ENTRIES SUPPLIED START

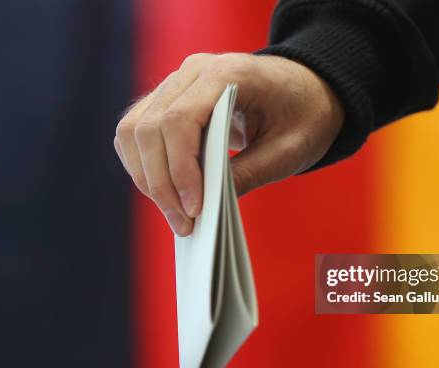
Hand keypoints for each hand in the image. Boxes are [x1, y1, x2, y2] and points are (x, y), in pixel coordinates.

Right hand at [114, 53, 343, 235]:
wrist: (304, 90)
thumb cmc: (303, 115)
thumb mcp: (288, 150)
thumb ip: (248, 173)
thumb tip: (204, 206)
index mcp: (227, 72)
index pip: (179, 120)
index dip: (180, 169)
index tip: (194, 209)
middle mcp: (192, 71)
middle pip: (148, 128)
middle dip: (160, 183)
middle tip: (183, 224)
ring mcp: (176, 83)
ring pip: (133, 131)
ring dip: (147, 178)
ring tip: (175, 214)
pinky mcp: (168, 100)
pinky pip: (137, 133)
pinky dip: (144, 166)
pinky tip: (167, 192)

ENTRIES SUPPLIED END

▶ **TASK STATEMENT**: Line by line, return the listing above exactly, leaving out its pictures.

▶ **TASK OUTPUT**:
Hand keypoints for each hand in the image. Boxes are [x1, y1, x2, y2] and points are (x, y), in pixel coordinates.

Right hand at [114, 53, 343, 235]:
wrist: (304, 90)
thumb cmc: (303, 115)
thumb mcp: (288, 150)
thumb ip: (248, 173)
thumb tip: (204, 206)
index mcp: (227, 72)
index pip: (179, 120)
index dip: (180, 169)
index tip: (194, 209)
middle mcp: (192, 71)
middle pip: (148, 128)
middle dip: (160, 183)
middle tip: (183, 224)
ring mcp: (176, 83)
ring pip: (133, 131)
ring dip: (147, 178)
ring tip: (175, 214)
pinky mcp: (168, 100)
pinky pip: (137, 133)
pinky dip: (144, 166)
pinky tip: (167, 192)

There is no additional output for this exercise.